«Da ragazzo, ad Atene, conobbi Vangelis Papathanassiou. Molti anni prima di formare gli Aphrodite’s Child diventammo famosi nei club. Io cantavo brani di Ray Charles, Otis Redding, Aretha Franklin. Le mie vere radici sono nel soul». Si racconta con tono pacato Demis Roussos, cantante dalla voce e dalla stazza sontuosa ed ex leader dei gloriosi Aphrodite’s Child; si racconta e spiega perché il suo nuovo disco, Demis - a vent’anni dall’ultima fatica discografica - è una elegante raccolta di ballate influenzate dal sapore «black». Demis è tornato col calore del suo canto e con la poetica dei giorni migliori, e con la sua nuova band ha in programma un tour mondiale che lo vedrà a fine estate in Italia.

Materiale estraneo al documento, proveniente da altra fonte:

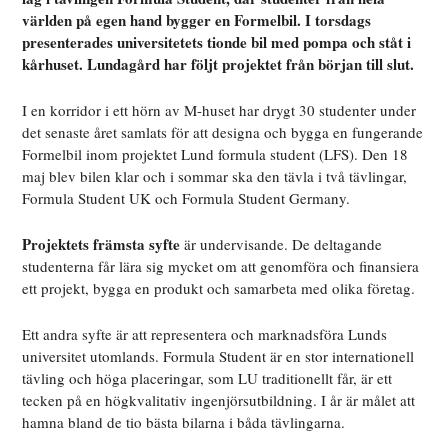
världen på egen hand bygger en Formelbil. I torsdags
presenterades universitetets tionde bil med pompa och ståt i
kårhuset. Lundagård har följt projektet från början till slut.
I en korrid
or i ett hörn av M-huset har drygt 30 studenter under
det senaste året samlats för att designa och bygga en fungerande
Formelbil inom projektet Lund formula student (LFS). Den 18
maj blev bilen klar och i sommar ska den tävla i två tävlingar,
Formula Student UK och Formula Student Germany.
Projektets främst
a syfte
är undervisande. De deltagande
studenterna får lära sig mycket om att genomföra och finansiera
ett projekt, bygga en produkt och samarbeta med olika företag
.
Ett andra syfte är att representera och marknadsföra Lunds
universitet utomlands. Formula Student är en stor internationell
tävling och höga placeringar, som LU traditionellt får, är ett
tecken på en högkvalitativ ingenjörsutbildning. I år är målet att
hamna bland de tio bästa bilarna i båda tävlingarna.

Come mai ha deciso di tornare in studio?
«La musica è la mia vita ma non sono un presenzialista, incido solo quando ho qualcosa da dire. Ora il produttore Marc Di Domenico mi ha dato gli stimoli giusti; abbiamo parlato a lungo, mi ha affiancato i Little Barrie e finalmente mi son sentito libero di tornare con un suono semplice e antico, che mi riporta alla mia giovinezza».
Nostalgia dunque?
«No, libertà. Da quarant’anni suono sui palcoscenici di mezzo mondo, e vivo la mia vita da uomo vero, senza compromessi. Ho 63 anni, successo ne ho avuto fin troppo, a questo punto della mia vita non inciderei un disco se non fosse in piena armonia col mio modo di essere».
Questi sono tempi duri per vendere dischi.
«Durissimi, e la sfida mi eccita ancor di più. Va bene internet, ma io ringrazio Dio di aver vissuto tempi in cui la musica e l’arte erano più genuine, tempi in cui la gente usciva di casa a fare una passeggiata per comprare un album senza scaricarlo dal computer».
Come vede il suo ritorno?
«Non è un ritorno, non sono mai andato via, ho sempre cantato. Mi aspetto che il pubblico apprezzi le mie canzoni, la mia voce “nera” e il suono vintage. Mi rimetto in gioco senza trucchi e senza inganni».
Cioè?
«Tanti rocker della mia epoca si uniscono a giovani star non per affinità artistiche, ma per sfruttare il nome di chi va di moda oggi, senza curarsi del genere e dello stile. Per me è importante avere uno stile».
Uno stile completamente diverso da quello degli Aphrodite’s.
«Le nostre erano ballate di grande impatto, abbiamo anticipato il rock progressivo con Rain and Tears e It’s 5 O’Clock. Quanti bei ricordi ho di quell’epoca; eravamo giovani e innocenti nella nostra visione della vita. Poi crescendo abbiamo imparato a soffrire e a ribellarci alle ingiustizie».
Nel nuovo cd infatti c’è anche tanta rabbia.
«Consapevolezza che oggi tutto è appiattito, che la tv e i media hanno annullato il bello e trasformato tutto in apparenza». Insomma canto la mia disillusione».
In tournée canterà anche i successi degli Aphrodite’s?
«Certo, non rinnego il passato; sarò felice di rifare Rain and Tears o We Shall Dance che sono melodie magnifiche, e di presentarle con un suono attuale ma dalle radici antiche».
E perché non riformare la band con Vangelis?
«Vangelis è stato il più importante incontro artistico della mia vita. È un grande compositore di musica elettronica, ma ci parliamo raramente. Non penso che suoneremo mai più insieme: io sono coerente e abbiamo preso strade diverse nel 1971. Non abbiamo bisogno di suonare insieme, né per denaro né per affinità artistiche».
Una dichiarazione dura.
«Una dichiarazione vera. Io guardo avanti. Con questo disco ho realizzato un sogno, e ora ne ho in cantiere un altro: un album di musica country che uscirà presto».
Ma insomma quali sono le sue vere radici musicali?
«Sono un greco nato in
Ma la musica di oggi non le piace proprio?
«Non ho tempo di ascoltarla, però mi piacciono molto i nuovi Depeche Mode».